Canada’s biggest oil sands producers are generating billions more in free cash flow thanks to a faster-than-expected pandemic rebound, but their cautious approach to spending it is disappointing environment-minded investors. Their strategy to repay debts and pay shareholders has won praise from investors in Canadian Natural Resources, Suncor Energy, and Cenovus Energy who are eager for higher returns. But greener shareholders warn they could divest or oppose management.
The sharp recovery has thrust the companies deep into a debate on returns versus cleaner fuels that will determine the makeup of their business for decades. The oil and gas sector accounted for 26% of Canada’s carbon emissions in 2018, and Prime Minister Justin Trudeau has set a goal of net-zero emissions for the country by 2050.
Canadian Natural Resources expects to generate up to C$5.4 billion ($4.30 billion) in free cash flow in 2021, from C$692 million last year.
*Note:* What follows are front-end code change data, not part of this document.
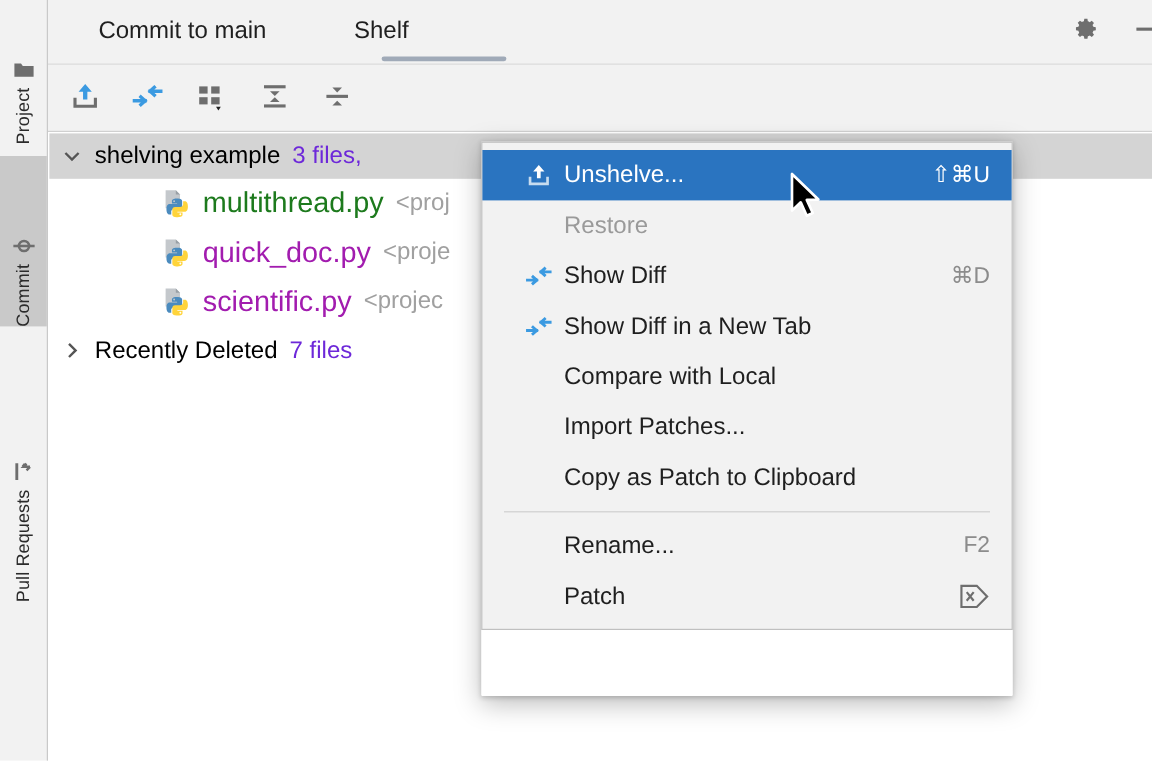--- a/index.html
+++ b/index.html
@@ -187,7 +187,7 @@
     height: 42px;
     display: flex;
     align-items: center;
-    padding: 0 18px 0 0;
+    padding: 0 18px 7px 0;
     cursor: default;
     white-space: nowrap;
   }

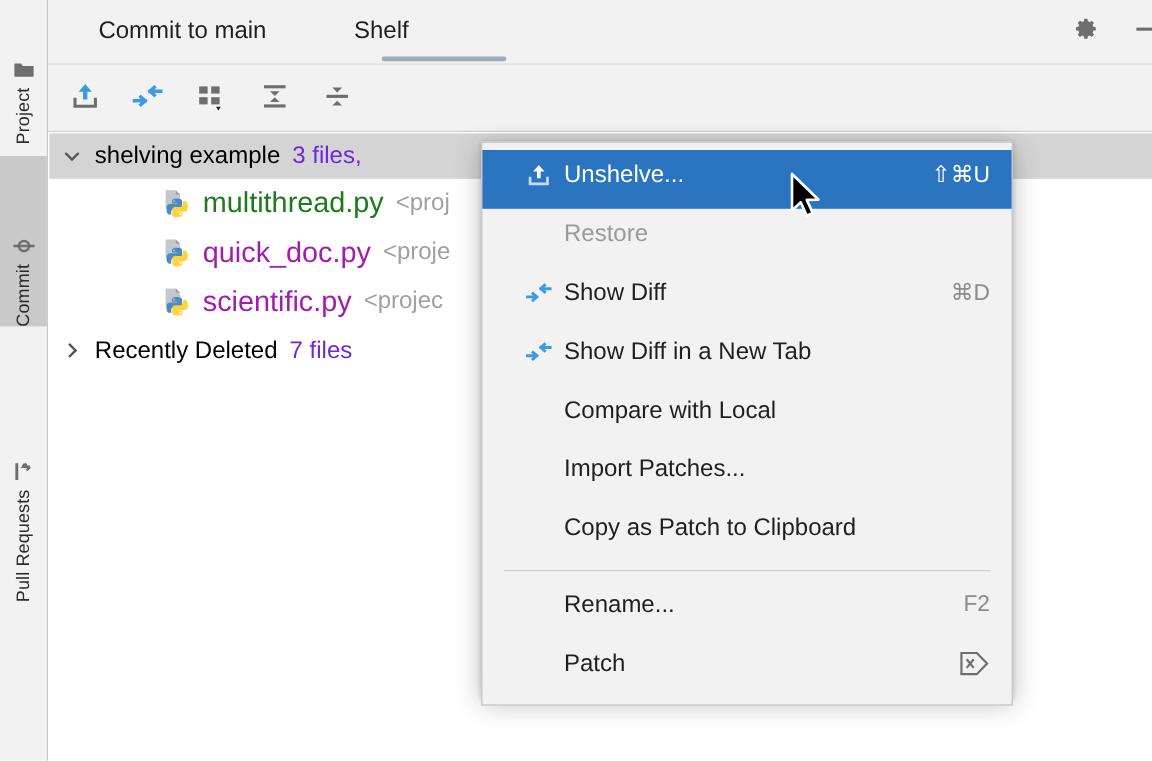--- a/index.html
+++ b/index.html
@@ -156,7 +156,7 @@
     margin-left: 10px;
   }
   .file-indent { width: 94px; min-width: 94px; }
-  .file-name { font-size: 24px; }
+  .file-name { font-size: 14px; }
   .file-name.green { color: #1d7a1d; }
   .file-name.blue  { color: #a21caf; }
   .file-path { font-size: 20px; color: #a0a0a0; margin-left: 10px; }

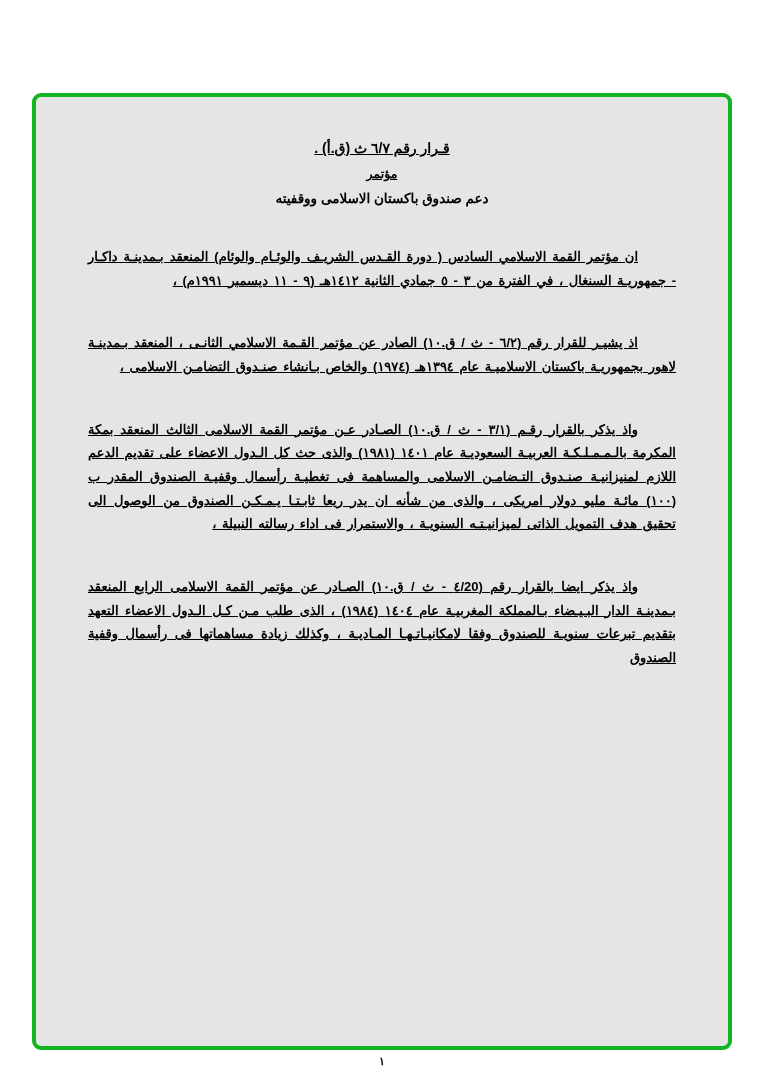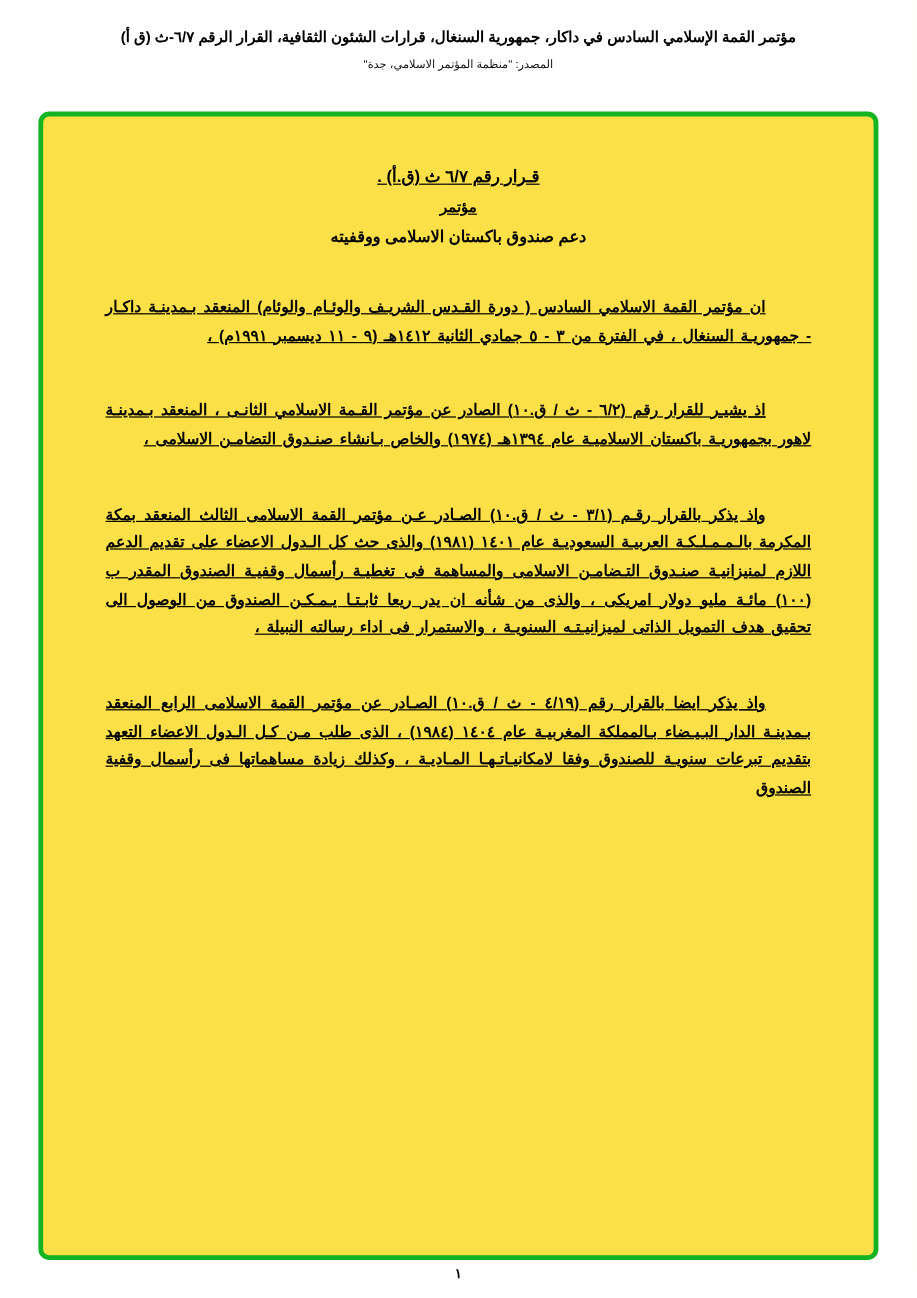--- a/index.html
+++ b/index.html
@@ -109,10 +109,6 @@
 
 <div class="page">
 
-  <div class="doc-header">
-    <div class="title">مؤتمر القمة الإسلامي السادس في داكار، جمهورية السنغال، قرارات الشئون الثقافية، القرار الرقم ٦/٧-ث (ق أ)</div>
-    <div class="source">المصدر: "منظمة المؤتمر الاسلامي، جدة"</div>
-  </div>
 
   <div class="frame">
     <div class="frame-inner">

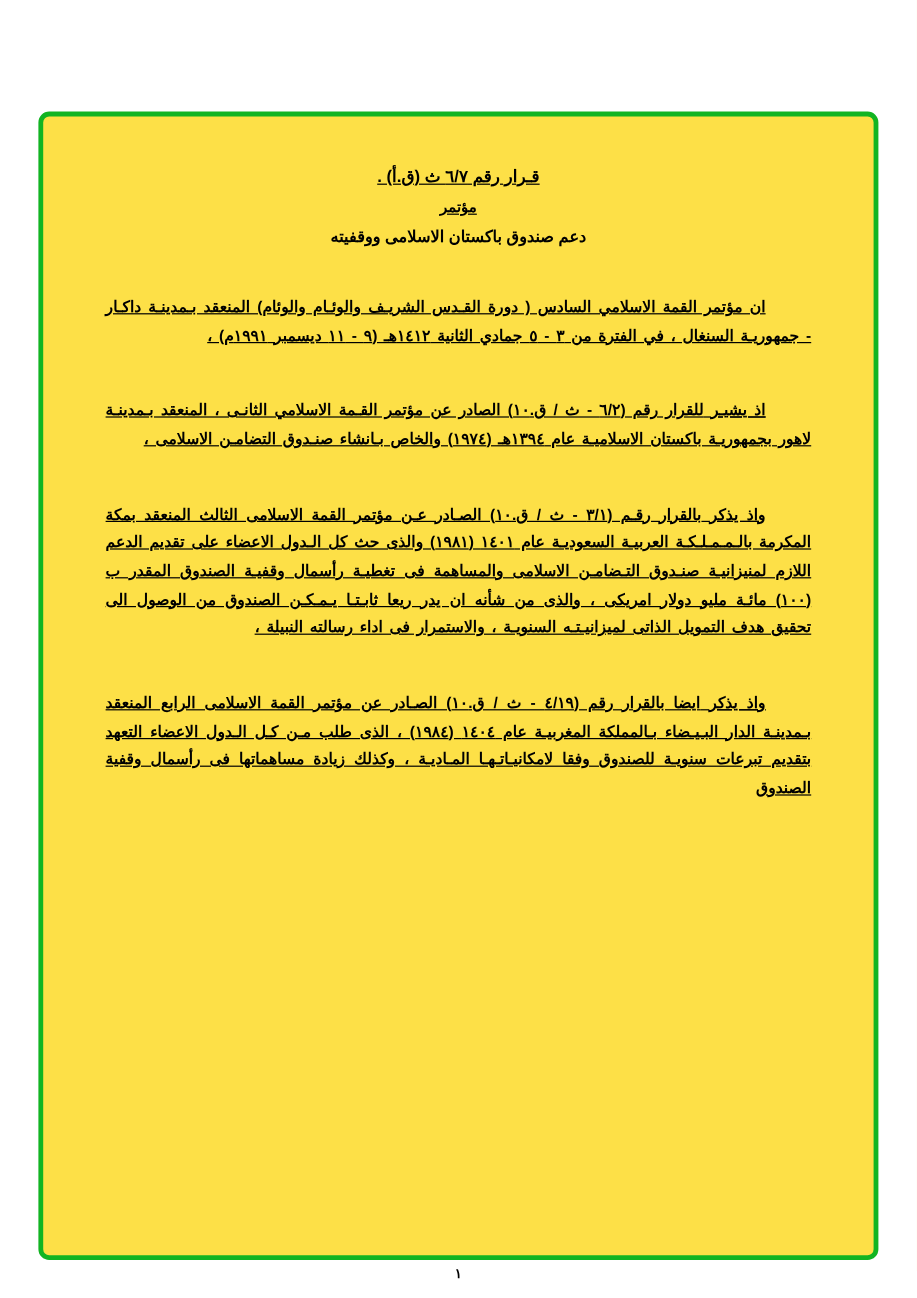--- a/index.html
+++ b/index.html
@@ -46,7 +46,7 @@
     border: 4px solid #12b422;
     border-radius: 9px;
     box-sizing: border-box;
-    background: #fde047;
+    background: #e5e5e5;
   }
   .frame-inner {
     padding: 42px 52px 20px 52px;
Suncor projects an additional cash flow of C$400 million this year and C$1 billion by 2023. Cenovus could generate C$3.5 billion this year, analysts at investment bank Morgan Stanley estimate, from a loss last year.
Change is coming
Some investors and lenders warn they could walk away if more of that cash is not spent on projects that transition the companies for a low-carbon future.
“They have these ambitious transition targets and a relatively short window to make people believe that their transition plans are real,” said Jamie Bonham, director of corporate engagement at NEI Investments, which owns shares in all three oil sands producers worth a combined C$71 million. NEI could divest or vote against directors if progress does not come soon, he said.
“We will take into account whether they’re moving in the right direction,” said Steve Peacher, president of SLC Management, an investment subsidiary of Sun Life Financial. “We won’t lend to energy firms that we don’t think are doing that.”
Canada’s biggest energy producers trade at a free cash flow yield of 15% for 2021 and 2022, compared with a median of 10% for U.S. peers, Morgan Stanley said in March.
Related: U.S. Gasoline Demand Climbs Above 2020 Levels However, oil executives argue it is too soon to take a more aggressive approach, with the pandemic continuing.
“We’re focused on our balance sheet,” Canadian Natural President Tim McKay said, adding that repaying debt is a priority.
Suncor said in February it is spending additional cash on repaying debt and repurchasing shares, with 10% of its capital earmarked for a wind farm and cogeneration project.
“If you’re structurally cutting shareholder returns to take their cash and invest it in the transition, that’s going to be tough, because we need the support of the shareholders and the capital markets,” Suncor Chief Executive Mark Little said.
Cenovus has said it plans to reduce debt this year and did not comment further on spending plans.
“Carrots not sticks”
While oil sands companies are being cautious with cash, Alberta has asked Ottawa to fund a C$30-billion, 10-year program to develop carbon capture.
The federal government will require the companies to share the costs of any carbon-capture initiatives, said a senior government source who was not authorized to speak publicly.
One investor, Michael Sprung, said repaying debt and increasing dividends are the right corporate priorities. “I think oil is going to be the primary part of their business,” he said.
But lenders are growing cautious about the sector.
“We’re trying to use carrots, not sticks,” in pushing fossil fuels companies to produce more renewable energy, said Andrea Barrack, global head of sustainability at Canada’s second-largest lender Toronto-Dominion Bank.
If they fail to accelerate the shift to cleaner fuels, lenders will see them as risky over time and require higher interest rates, said Amy West, TD Securities’ global head of sustainable finance.
Bank of Montreal also aims to reach net-zero emissions in its lending portfolio by 2050, but without “disruptive change” to Canada’s economy, Chief Executive Darryl White said.
The oil sands companies finally have the cash to put toward greater emissions reductions, said Andrew Logan, senior director of oil and gas at Ceres, a shareholder advisory group.
“There’s a big gap between rhetoric and investment,” Logan said. “They’ve been 20 years away for the last 20 years.”